If the White Sox have a weak spot, it’s their defense

They rank third in runs scored and first in ERA in the American League, but there’s room for improvement in the field.

SHARE If the White Sox have a weak spot, it’s their defense
Left-hander Dallas Keuchel leads the White Sox with six runs saved this season.

Left-hander Dallas Keuchel leads the White Sox with six runs saved this season.

Julio Cortez/AP

The White Sox have earned their American League-best 56-36 record (through Sunday) at the plate and on the mound.
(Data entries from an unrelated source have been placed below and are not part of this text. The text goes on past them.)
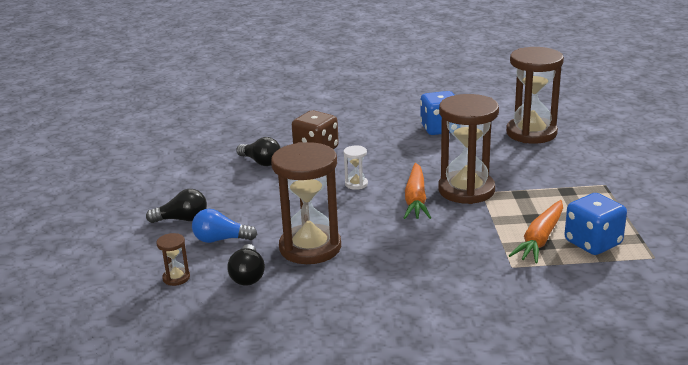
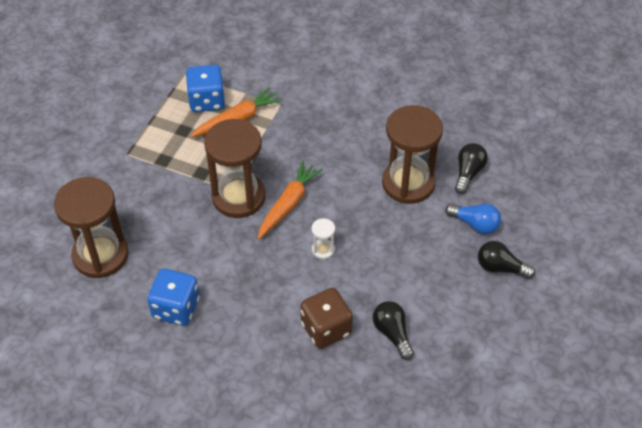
camera: 155 degrees left, 25 degrees up
(176, 278) = (523, 193): brown hourglass -> none

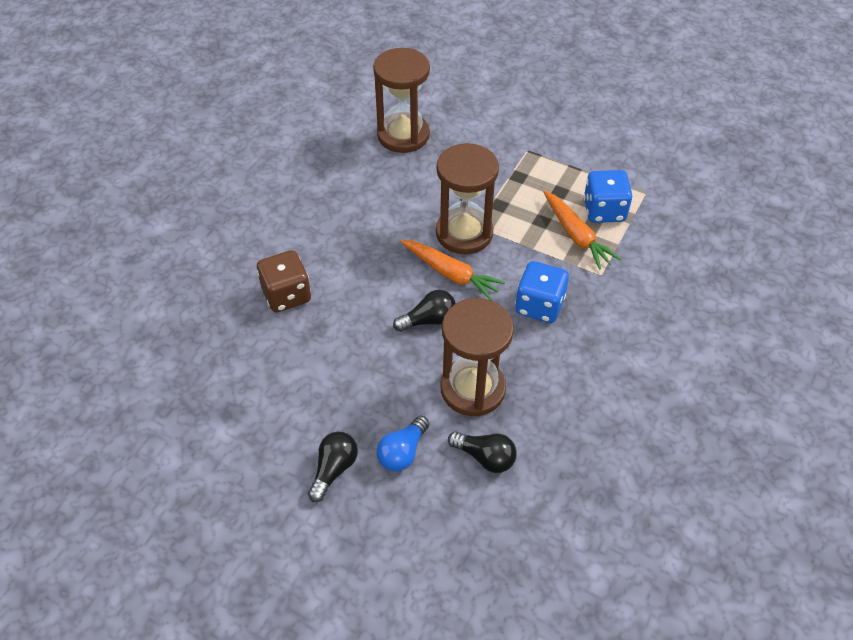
camera: 95 degrees right, 0 degrees up
(176, 308) = (334, 185): blue dice -> blue dice (539, 306)
(323, 250) = (385, 299): white hourglass -> none
(392, 333) = (268, 350): black light bulb -> black light bulb (428, 320)

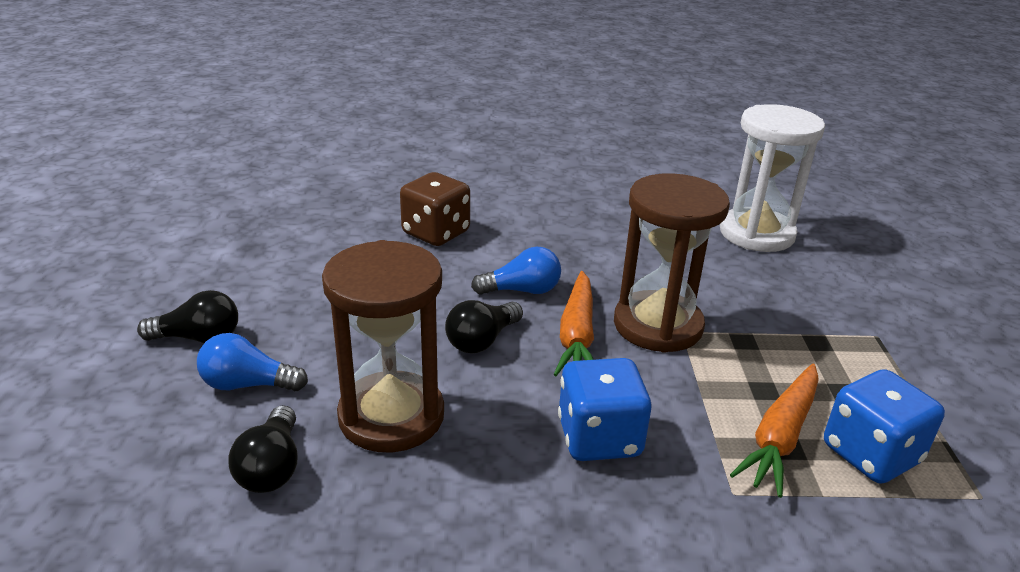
camera: 60 degrees right, 20 degrees down
(389, 279) = (522, 290): none -> blue light bulb
(403, 135) = (756, 234): brown hourglass -> white hourglass
(428, 320) = (482, 340): black light bulb -> black light bulb turned 90 degrees clockwise

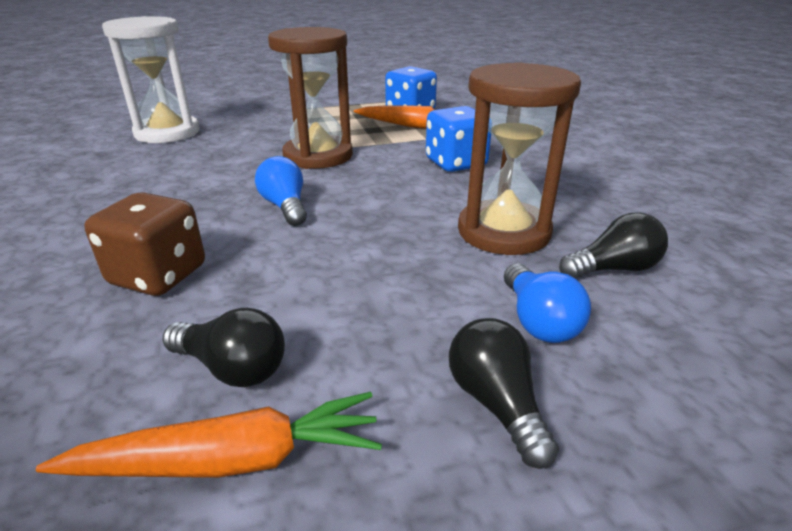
camera: 105 degrees left, 0 degrees up
(482, 340) = (376, 212): black light bulb -> black light bulb (232, 368)
(577, 335) = (346, 179): orange carrot -> orange carrot (230, 460)

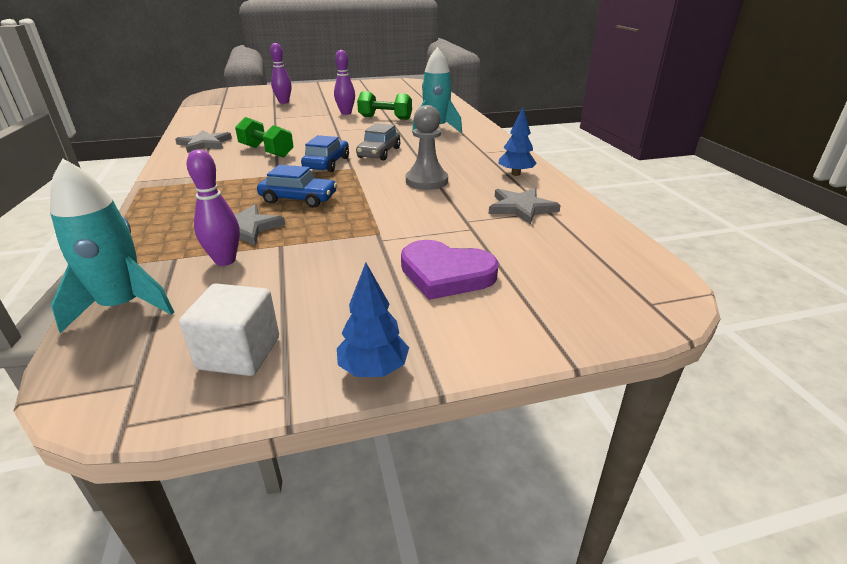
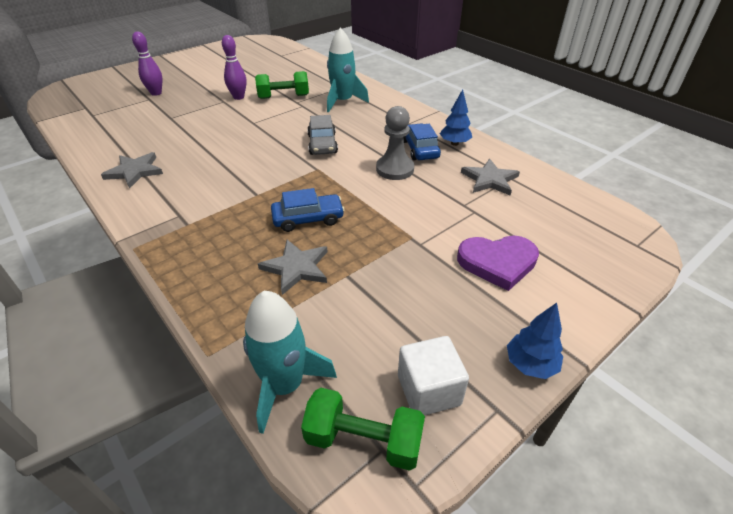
camera: 25 degrees left, 10 degrees up
(225, 260) = (319, 307): purple bowling pin -> none
(266, 151) = (213, 167): green dumbbell -> green dumbbell (363, 440)
(327, 163) = (288, 169): blue car -> blue car (420, 149)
Their 5.12 runs per game rank third in the AL behind the Astros (5.35) and Blue Jays (5.21), and they have been the AL’s stingiest team with 3.77 runs allowed per game (to 3.99 for the runner-up Astros) and with a 3.55 ERA (to 3.59 for the runner-up Rays).

In the field, there’s room for improvement. By old-school fielding percentage, the Sox’ .981 ranks 13th among the AL’s 15 teams. But they fare better by numbers that capture more of the defensive picture.

With a .693 defensive-efficiency ratio, 32 points behind the Astros but two points above average, the Sox rank eighth in the AL.

Their minus-12 defensive runs saved suggests they’ve allowed 12 more runs than an average defense facing equivalent contact. That ranks 10th, with the Rays leading at plus-56.

Runs saved are compiled for each player. The Sox’ leader has been pitcher Dallas Keuchel with six runs saved, followed by outfielder Adam Engel with five runs saved in center.

On the North Side, the Cubs are struggling with a 46-47 record (through Sunday) but have a .709 defensive efficiency and are on the positive side with 24 runs saved.

The major problem with fielding percentage is that it doesn’t account for defenders’ range. Imagine two defenses face 100 balls in play, equivalent in location and velocity. One team turns 90 balls into outs but makes 10 errors. It has a .900 fielding percentage. The other makes plays on only 80 balls, turning them all into outs, makes no errors but allows 20 hits. It has a 1.000 fielding percentage.

The better defense is the one with the lower fielding percentage that turned 10 extra balls into outs.

Defensive-efficiency ratio tackles that problem by focusing on the percentage of balls in play turned into outs. The formula is 1 - (hits plus reached on error minus home runs) / (plate appearances minus walks minus strikeouts minus hit-by-pitches minus home runs).

Defensive runs saved charts every play for batted-ball location, velocity, good plays, bad plays and more. It asks whether a fielder makes more or fewer plays than an average fielder facing the same situations.

An average defender or an average defensive team would have zero runs saved.

Beyond Keuchel and Engel, Leury Garcia has taken a utility route to four runs saved — one run each at third base, shortstop, left field and right field.

For the Cubs, Javy Baez at short and Nico Hoerner at second each have five runs saved and catcher Willson Contreras and right fielder Jason Heyward have three each. So does Matt Duffy, whose runs saved all are at third, despite having played only 168 innings there.

In sum, the Sox are one of the best teams in baseball, but their defense could be tighter.